Below are the entries. Transcribe exactly the lines from the one with "569 951 240" through the one with "232 384 1695", ends included, and leave out all others.

^^^^^^^^^^^^^^^^

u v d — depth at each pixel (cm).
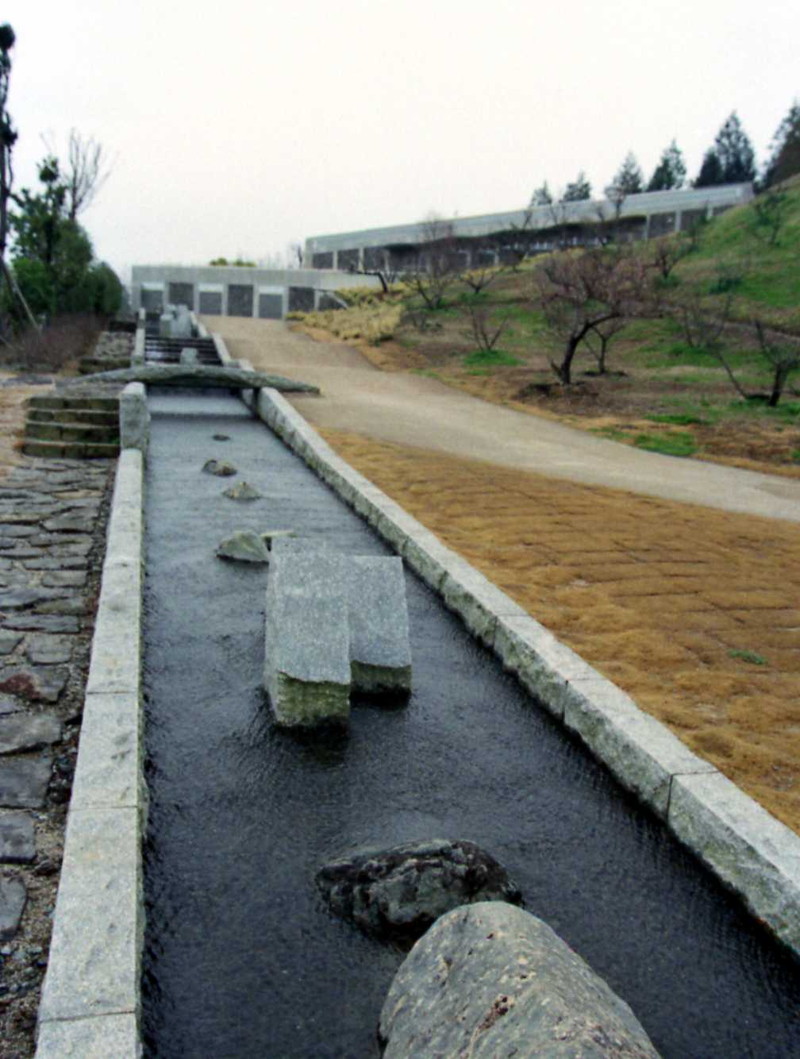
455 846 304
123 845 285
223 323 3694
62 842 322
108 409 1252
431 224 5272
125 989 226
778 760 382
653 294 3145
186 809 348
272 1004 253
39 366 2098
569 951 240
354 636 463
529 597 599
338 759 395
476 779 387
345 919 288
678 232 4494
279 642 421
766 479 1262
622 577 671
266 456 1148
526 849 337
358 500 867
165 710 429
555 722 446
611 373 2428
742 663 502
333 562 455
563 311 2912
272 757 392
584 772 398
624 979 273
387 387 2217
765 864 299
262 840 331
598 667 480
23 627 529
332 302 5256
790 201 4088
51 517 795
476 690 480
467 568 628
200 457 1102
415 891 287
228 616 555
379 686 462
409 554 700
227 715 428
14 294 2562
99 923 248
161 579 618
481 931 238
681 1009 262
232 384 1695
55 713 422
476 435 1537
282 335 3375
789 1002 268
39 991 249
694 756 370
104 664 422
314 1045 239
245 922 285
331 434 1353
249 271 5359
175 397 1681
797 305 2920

^^^^^^^^^^^^^^^^

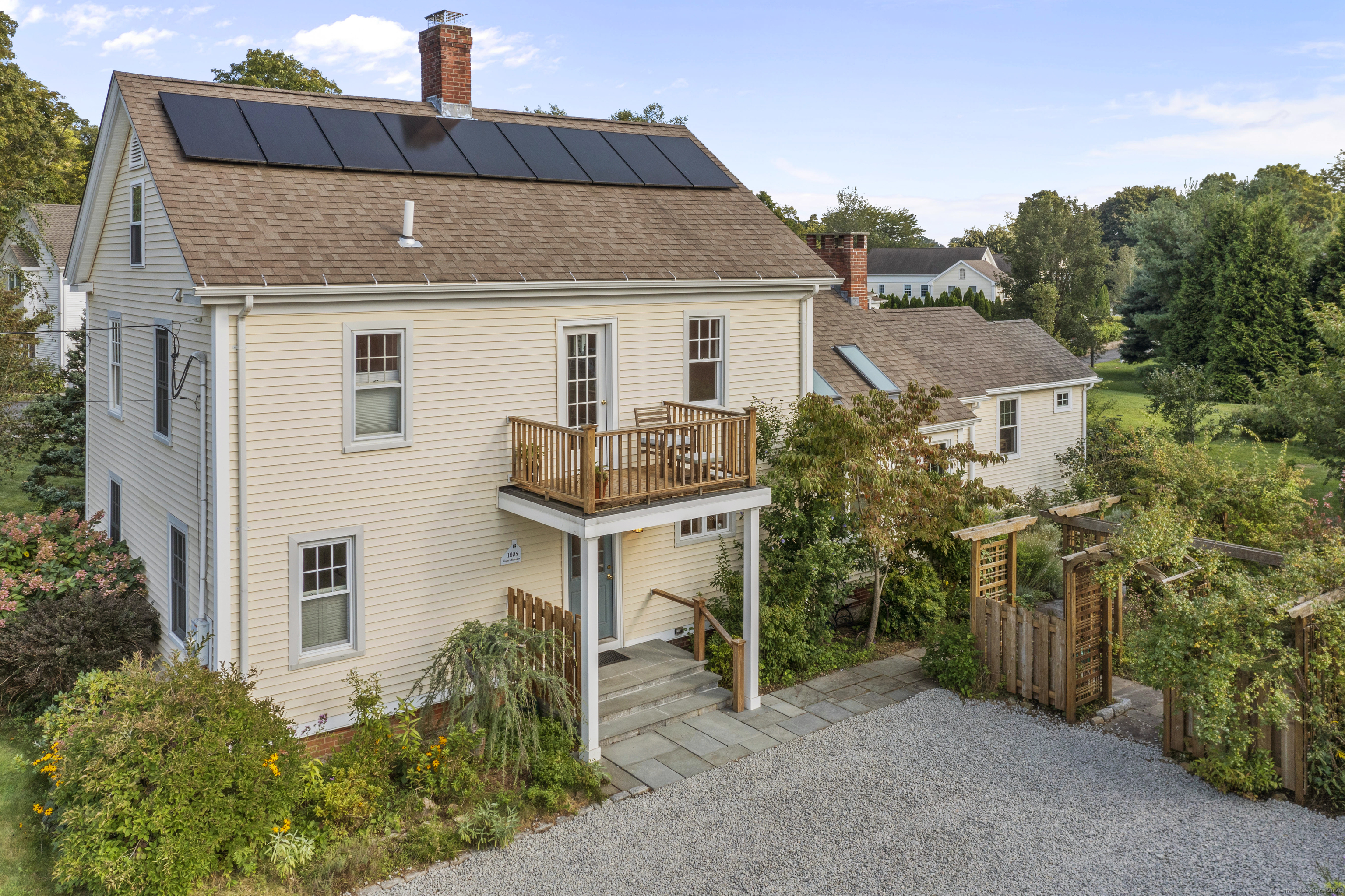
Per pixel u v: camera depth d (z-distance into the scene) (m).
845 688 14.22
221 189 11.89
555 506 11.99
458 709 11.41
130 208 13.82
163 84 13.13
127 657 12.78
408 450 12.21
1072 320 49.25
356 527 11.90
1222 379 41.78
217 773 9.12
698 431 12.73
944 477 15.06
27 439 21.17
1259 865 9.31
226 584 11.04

^^^^^^^^^^^^^^^^

Response:
569 951 240
354 636 463
529 597 599
338 759 395
476 779 387
345 919 288
678 232 4494
279 642 421
766 479 1262
622 577 671
266 456 1148
526 849 337
358 500 867
165 710 429
555 722 446
611 373 2428
742 663 502
333 562 455
563 311 2912
272 757 392
584 772 398
624 979 273
387 387 2217
765 864 299
262 840 331
598 667 480
23 627 529
332 302 5256
790 201 4088
51 517 795
476 690 480
467 568 628
200 457 1102
415 891 287
228 616 555
379 686 462
409 554 700
227 715 428
14 294 2562
99 923 248
161 579 618
481 931 238
681 1009 262
232 384 1695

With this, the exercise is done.